Предъяви ты своему противнику обвинения по существу спора, даже вцепись по этому поводу ему в горло — только не прибегай к сплетням и доносам! Это всё равно что, рассуждая о какой-нибудь картине, написать, что она плоха оттого, что художника отвлекали частые посещения какой-нибудь Мальвины Карловны, которой он недавно подарил браслет, купленный в английском магазине за сто пятьдесят восемь рублей — сумму, вручённую ему женой для уплаты долга тестя, который занял эти деньги шесть лет назад для поездки куда-нибудь в Старую Руссу... Вот вам логика наших господ, когда они берутся отстаивать свои взгляды! Того и гляди, Катков сейчас, заведя речь о моём тосте в Одессе, назовёт меня не более и не менее как предателем!

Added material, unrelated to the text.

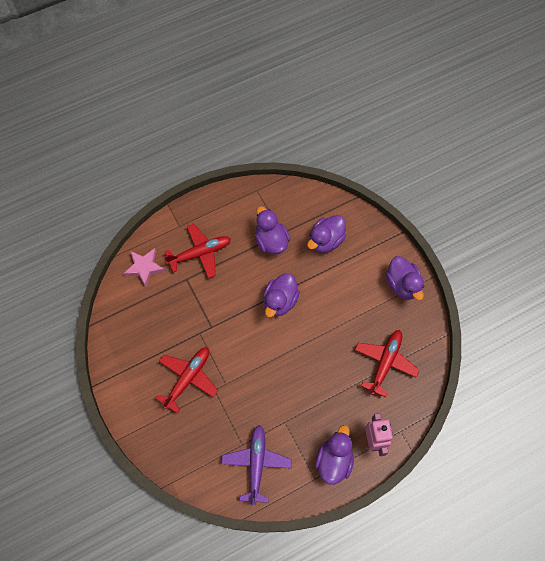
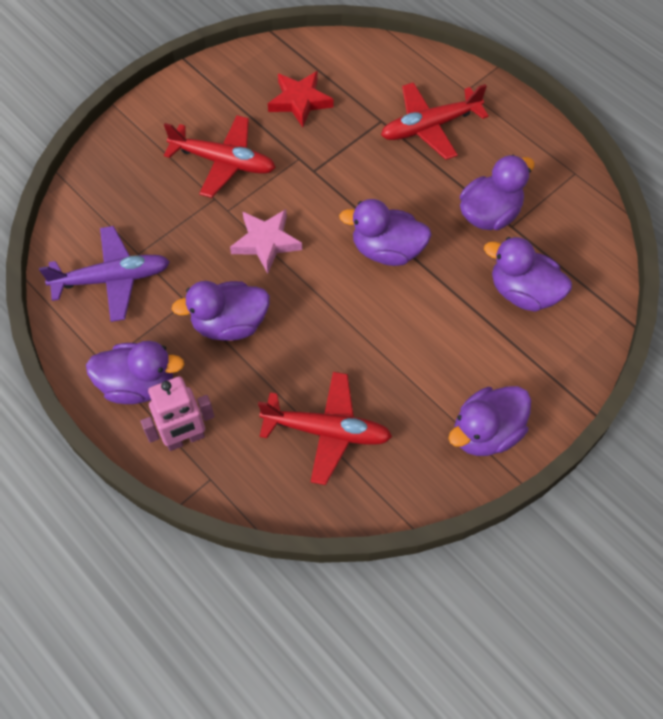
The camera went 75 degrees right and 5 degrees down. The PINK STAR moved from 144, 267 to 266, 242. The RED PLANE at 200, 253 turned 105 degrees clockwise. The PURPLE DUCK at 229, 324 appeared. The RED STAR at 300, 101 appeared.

Честно говоря, сразу после своей речи Толстой подумал, что «Московские ведомости» тут же не преминут откликнуться в духе своего густо-псового патриотизма. Но купил по дороге один, другой нумер — ни слова! Потому и решил, возвращаясь домой в Красный Рог, заглянуть на денёк в Москву.

Неужели одесские события до Каткова не дошли? Как бы не так — его корреспонденты чуть ли не во всех городах России. И если в газете ни строчки и теперь, при встрече, ни намёком, ни словом о происшедшем — значит, есть у Каткова какой-то смысл. Но какой, если многие провинциальные газеты сообщили о речи и даже в дороге пошли пересуды?